# Perahia box



## Ukko (Jun 4, 2010)

Sorry if this is old news. Available at amazon for $78 (or less). A 'big production values' box set. The link provides many details. If you are a fan, this may be irresistible.

http://www.amazon.com/Murray-Perahia--First-40-Years/dp/B008NBEY3C/ref=sr_1_1?s=music&ie=UTF8&qid=1385634338&sr=1-1&keywords=Perahia


----------



## Manxfeeder (Oct 19, 2010)

Thanks for the info. I wasn't aware of this.


----------



## Ukko (Jun 4, 2010)

Manxfeeder said:


> Thanks for the info. I wasn't aware of this.

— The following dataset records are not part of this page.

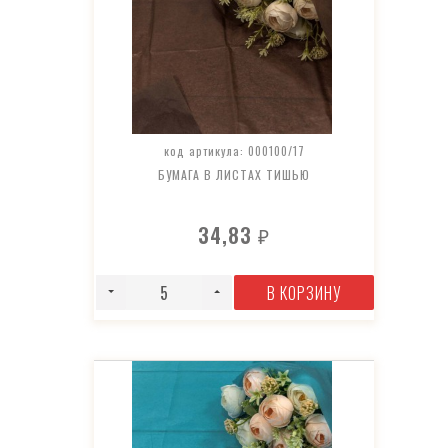
код артикула: 000100/17
БУМАГА В ЛИСТАХ ТИШЬЮ
34,83
₽
В КОРЗИНУ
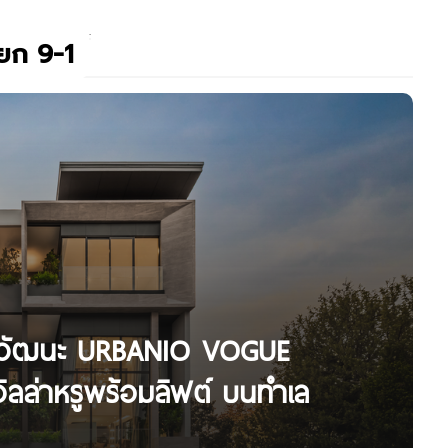
ยก 9-1
แจ้งวัฒนะ URBANIO VOGUE
ลล่าหรูพร้อมลิฟต์ บนทำเล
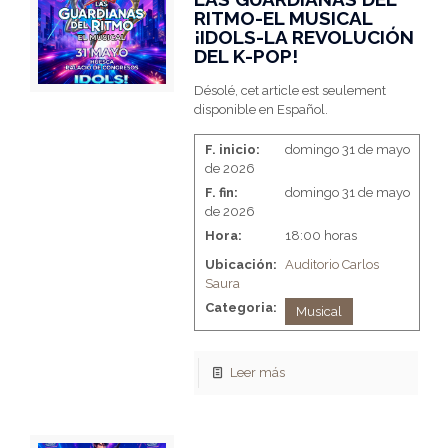
RITMO-EL MUSICAL
¡IDOLS-LA REVOLUCIÓN
DEL K-POP!
Désolé, cet article est seulement
disponible en Español.
F. inicio:
domingo 31 de mayo
de 2026
F. fin:
domingo 31 de mayo
de 2026
Hora:
18:00 horas
Ubicación:
Auditorio Carlos
Saura
Categoria:
Musical
Leer más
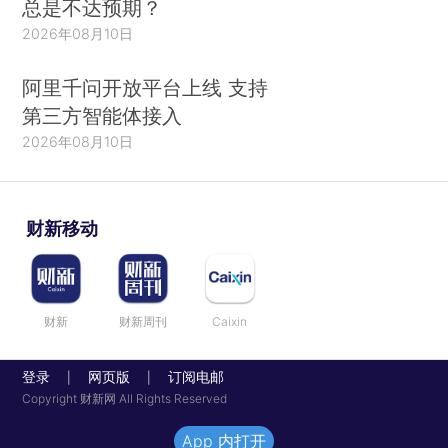
总是不达预期？
2026年08月10日
阿里千问开放平台上线 支持
第三方智能体接入
2026年08月10日
财新移动
财新
财新周刊
Caixin
登录
网页版
订阅电邮
|
|
Copyright 财新网 All Rights Reserved
App 内打开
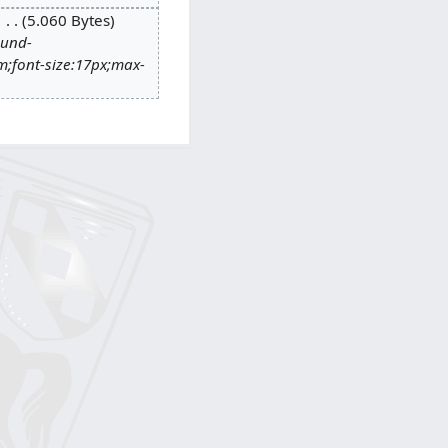
5.060 Bytes
ound-
m;font-size:17px;max-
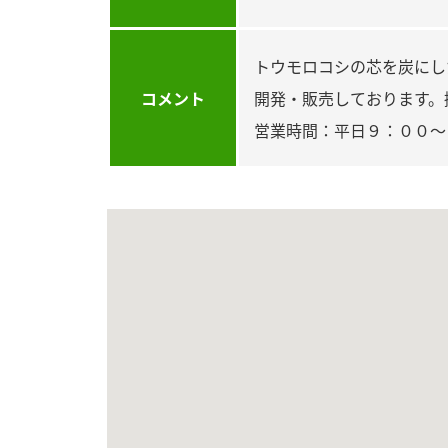
トウモロコシの芯を炭にし
コメント
開発・販売しております。
営業時間：平日９：００～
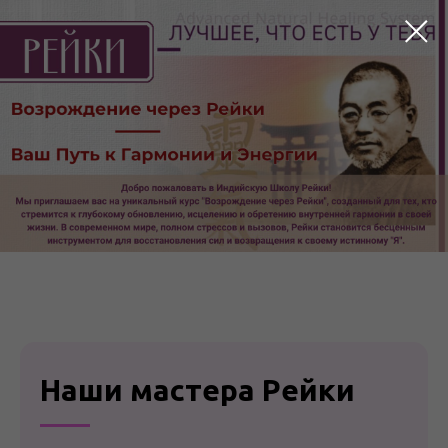
Наши мастера Рейки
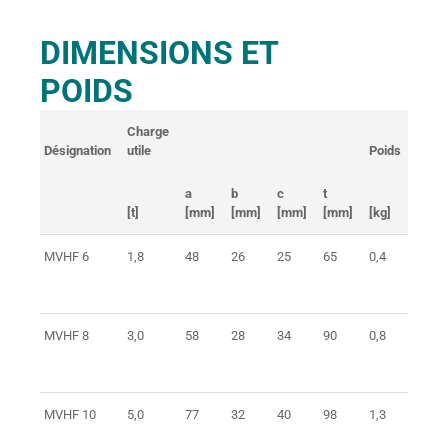
DIMENSIONS ET
POIDS
Charge
Désignation
utile
Poids
Réf. 
a
b
c
t
[t]
[mm]
[mm]
[mm]
[mm]
[kg]
MVHF 6
1,8
48
26
25
65
0,4
0373
MVHF 8
3,0
58
28
34
90
0,8
0373
MVHF 10
5,0
77
32
40
98
1,3
0373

I guess I missed the release. The price must have been much higher to start with; it's pretty elaborate. Would make an impressive gift to the right person, or even the right 'self'. Unfortunately, I am a Perahia fan of only his first performance decade. Even those early LPs were in good sound, so the entire box should provide both aural and textual entertainment - and some visual pleasure - for Perahia people.


----------



## StlukesguildOhio (Dec 25, 2006)

Is there a list of what's included?


----------



## Ukko (Jun 4, 2010)

StlukesguildOhio said:


> Is there a list of what's included?


I haven't located one. There are 73 discs, so it would be a long list, eh?


----------



## Vaneyes (May 11, 2010)

Ukko said:


> I haven't located one. There are 73 discs, so it would be a long list, eh?


http://www.arkivmusic.com/classical...rdertag=Perfrecom13707-802485&album_id=804909


----------



## bigshot (Nov 22, 2011)

Better grab it. The $99 Rubinstein box appears to have sold out.


----------